Electronic Discovery Expert Witness Testimony Allowed in Retaliation Lawsuit

Summary: Electronic Discovery Expert Witness testimony not excluded even though the defendant argued that testimony on “Null Message Bodies” is not relevant because it is not evidence of user deletion.

Facts:  This case (Pajak v. Under Armour – United States District Court – Northern District of West Virginia – October 24, 2022) involves a claim of wrongful discharge.  The plaintiff, Cynthia D. Pajak, filed suit against her former employer, Under Armour, alleging that she was discharged in retaliation because she reported numerous instances of workplace behavior that she deemed inappropriate.  In addition, Pajak argues that she was a victim of gender discrimination.  To assist in her case, the plaintiff hired Electronic Discovery Expert Witness Craig Corkrean to provide expert testimony.  The defendant filed a motion to exclude this testimony.

Discussion: Mr. Corkrean was hired to testify about his forensic review of Brian Boucher’s laptop and cell phone, which is at the center of the plaintiff’s claim of intentional spoliation.  Under Armour claims that it has an issue with three pieces of Mr. Corkrean’s testimony: 1) the existence of “Null Message Bodies” in the digital image of Boucher’s phone; 2) that the “WAL filed” was unavailable; and 3) pictures of Boucher’s laptop.  Under Armour argues that these opinions are irrelevant and unreliable.

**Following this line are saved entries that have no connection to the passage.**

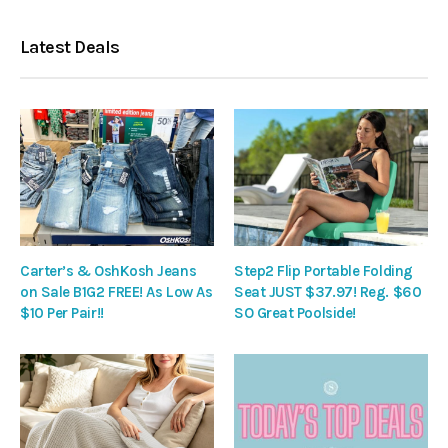
Latest Deals
Carter’s & OshKosh Jeans
Step2 Flip Portable Folding
on Sale B1G2 FREE! As Low As
Seat JUST $37.97! Reg. $60
$10 Per Pair!!
SO Great Poolside!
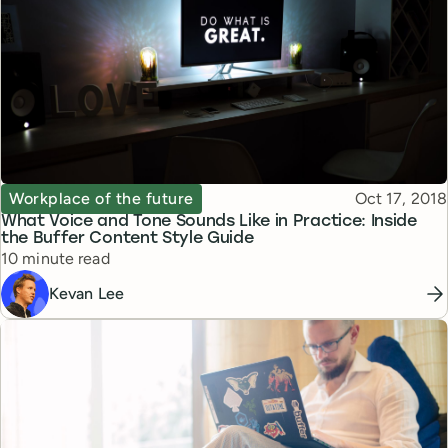
Topic
Published
Workplace of the future
Oct 17, 2018
What Voice and Tone Sounds Like in Practice: Inside
the Buffer Content Style Guide
Reading time
10 minute read
Kevan Lee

First, Under Armour argues that the testimony describing Null Message Bodies is not relevant because it is not evidence of user deletion.  The plaintiff maintains that the testimony of Null Message Bodies will assist the trier of fact in this case.  The court agreed with the defendant, stating that evidence of the Null Message Bodies will assist the trier of fact to understand the evidence.

In addition, Under Armour argues that the WAL File testimony is not relevant because Mr. Corkrean could not state with any certainty the deletion dates of the text messages.  The court again agreed with the plaintiff, opining that evidence of the existence of the WAL file would assist the trier of fact and that evidence of the WAL Timelining process and the WAL File itself is admissible.

Last, the defendant claims that the pictures of Boucher’s laptop are irrelevant and prejudicial because they are labeled “crime scene photos”.  The court again agreed with the plaintiff, stating that the photographs are not irrelevant or prejudicial and that the photographs are relevant to the process Mr. Corkrean used to reach his opinions.

Conclusion:  The motion to exclude the expert witness opinion of Craig Corkrean is denied.